According to a recent survey conducted by Gartner, a technology consulting firm, nearly 15 million Internet users reject online shopping because of security fears. Avivah Litan, a Gartner analyst, said that translated to about $2 billion in lost sales.

“And it’s disproportionately affecting smaller merchants, because consumers are being more careful with the sites they’re going to,” Ms. Litan said. “If they do a Google search and find 10 sites selling purses, they’ll go to the known brands.”

Smaller merchants are being hit hard already. With frauds being thwarted by bigger online companies, Ms. Litan said, more thieves are focusing on merchants that have less security expertise, bringing their fraud rates up to 3 percent in some cases. And smaller retailers often unwittingly welcome bursts of sales for too long before recognizing that the purchases are from criminals.

One executive for a midsize e-commerce company, who requested anonymity because he did not want to expose his company’s security practices, said that last holiday season he saw a big jump in orders.

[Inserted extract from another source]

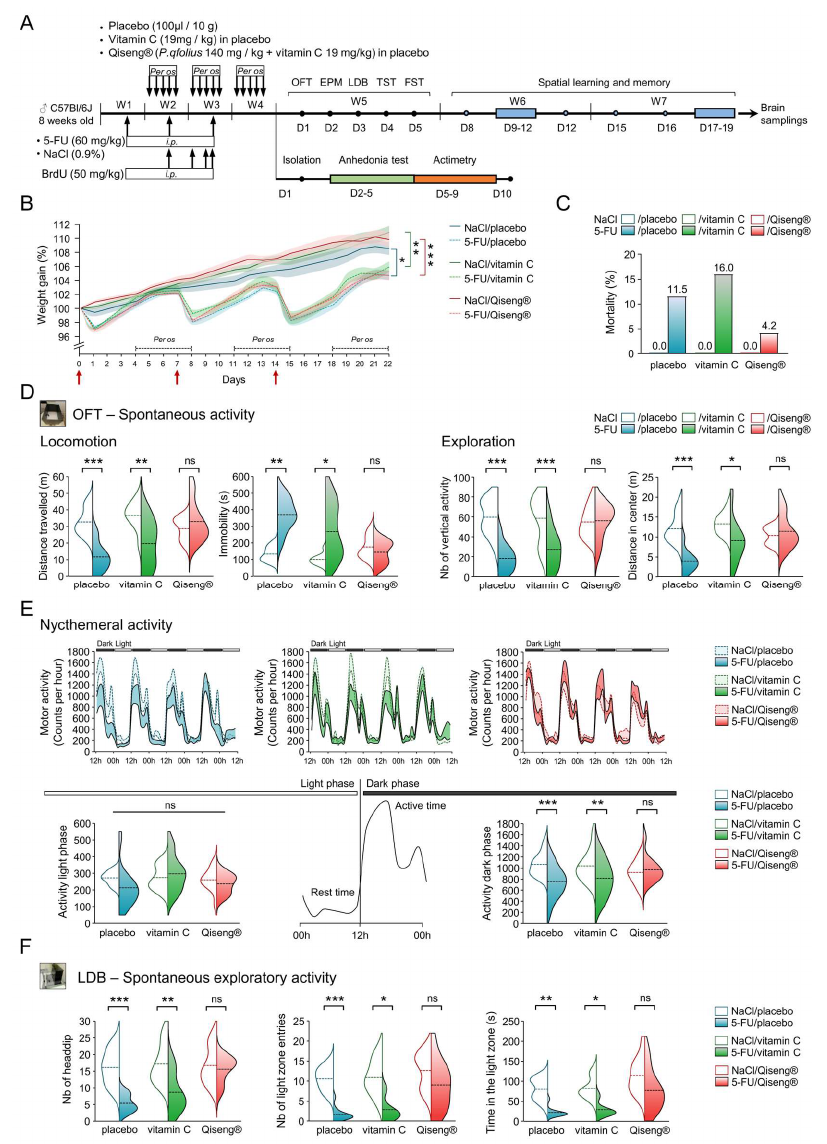
Figure 1. Preventive impact of Qiseng ® on the behavioral consequences of 5-FU for spontaneous activity and exploration and nycthemeral rhythms and activity. ( A ) Schematic representation of the schedule and experimental protocol showing the timeline for the different treatments and behavior tests assessing emotional reactivity and cognitive functions in mice. C57BL/6J Rj mice received intraperitoneal injection of 5-FU (60 mg/kg, red arrow) once a week for 3 weeks (i.p., arrow ) and/or per os administration of Placebo, vitamin C (19 mg/kg) in placebo or Qiseng ® ( P. qfolius 140 mg/kg + vitamin C 19 mg/kg) once a day, 5 times a week for 3 weeks. Mice also received consecutive BrdU injections (50 mg/kg, once a day for 4 days, arrow ) in weeks 2 and 3. Behavioral evaluations started at week 4 (W4), with the first group of mice evaluated in the open field test (OFT) on D1, elevated plus maze (EPM) on D2, light/dark box test (LDB) on D3, tail suspension test (TST) on D4 and forced swim test (FST) on D5. Cognitive functions were investigated at W6 and W7, and mouse brains were collected at D19. For a second series of experiments, mice were individually housed from D1 of W4 and evaluated in the sucrose preference test (D2 to D5) followed by testing in actimetry (D5 to D9). ( B ) Curves of body weight gain during the different treatment periods. NaCl/placebo ( n = 22), 5-FU/placebo ( n = 24), NaCl/vitamin C ( n = 23), 5-FU/vitamin C ( n = 23), NaCl/Qiseng ® ( n = 21), 5-FU/Qiseng ® ( n = 24). Bi-directional repeated-measures ANOVA; * p < 0.05, ** p < 0.01, *** p < 0.001. ( C ) Percentage of mortality occurring over the course of the 5-FU injection in the absence or the presence of placebo, vitamin C or Qiseng ® . ( D ) Impact of 5-FU in the absence or the presence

“Then we saw all the charge-backs, and it hit us,” the executive said, using industry shorthand for fraudulent charges that were rejected by credit card companies. “We were like, ‘Oh my God. What’s going on?’ It was definitely eating at the bottom line.”

The company had previously not been a big target for fraud and had maintained security practices that were substantially less rigorous than those of industry leaders. Fraud rates that had been negligible had by last season reached the industry average. Since then, the company has revamped the way its Web site screens orders and improved fraud rates, but at a significant cost.

Indeed, as a percentage of overall sales, security is considerably more costly for smaller retailers than bigger ones, said Ms. Litan of Gartner. “The Internet was supposed to level the playing field, but it’s basically meant the rich getting richer and the smaller getting smaller or going out of business,” she said.

Bigger merchants say that while they are never fully comfortable with their fraud prevention efforts, they are improving. “Every year our fraud rates are going down,” said Mark Vadon, chief executive of Blue Nile, the online jeweler. Mr. Vadon said stringent fraud prevention was a necessary evil for his business, since orders can sometimes top $100,000.

“It’s not like if we miss something we ship out a CD or an MP3 player,” he said.

The Merchant Risk Council (Blue Nile is a member) recently circulated a memo suggesting that gift cards had become a new target for criminals, with as many as 20 percent of all gift card orders for some merchants being fraudulent. Mr. Sullivan, the council’s chairman, said in some instances criminals would simply go into stores, where unused gift cards often hang by registers.

Criminals will, Mr. Sullivan said, write down the gift card numbers, wait a few days until it is more likely that someone has activated that gift card and then log into the retailer’s site and make purchases with the card number.

In other cases, thieves will use stolen credit card numbers to buy “virtual gift cards,” which are sent to an e-mail address. That can make it more difficult for some retailers to detect fraud, since the buyer does not have to disclose a physical mailing address. (Among other things, stores scrutinize transactions more closely when the credit card address and the shipping address do not match.)

The rise in gift card fraud could diminish the enthusiasm that online retailers have recently expressed for them. Among other things, such cards help companies increase their post-Christmas sales, since they are typically redeemed after the holidays.

Mr. Sullivan said some retailers were retaliating by covering the gift card numbers.

“But the number of techniques used in gift-card fraud is definitely growing,” he said. “The frauds are pushing the retailers all the time.”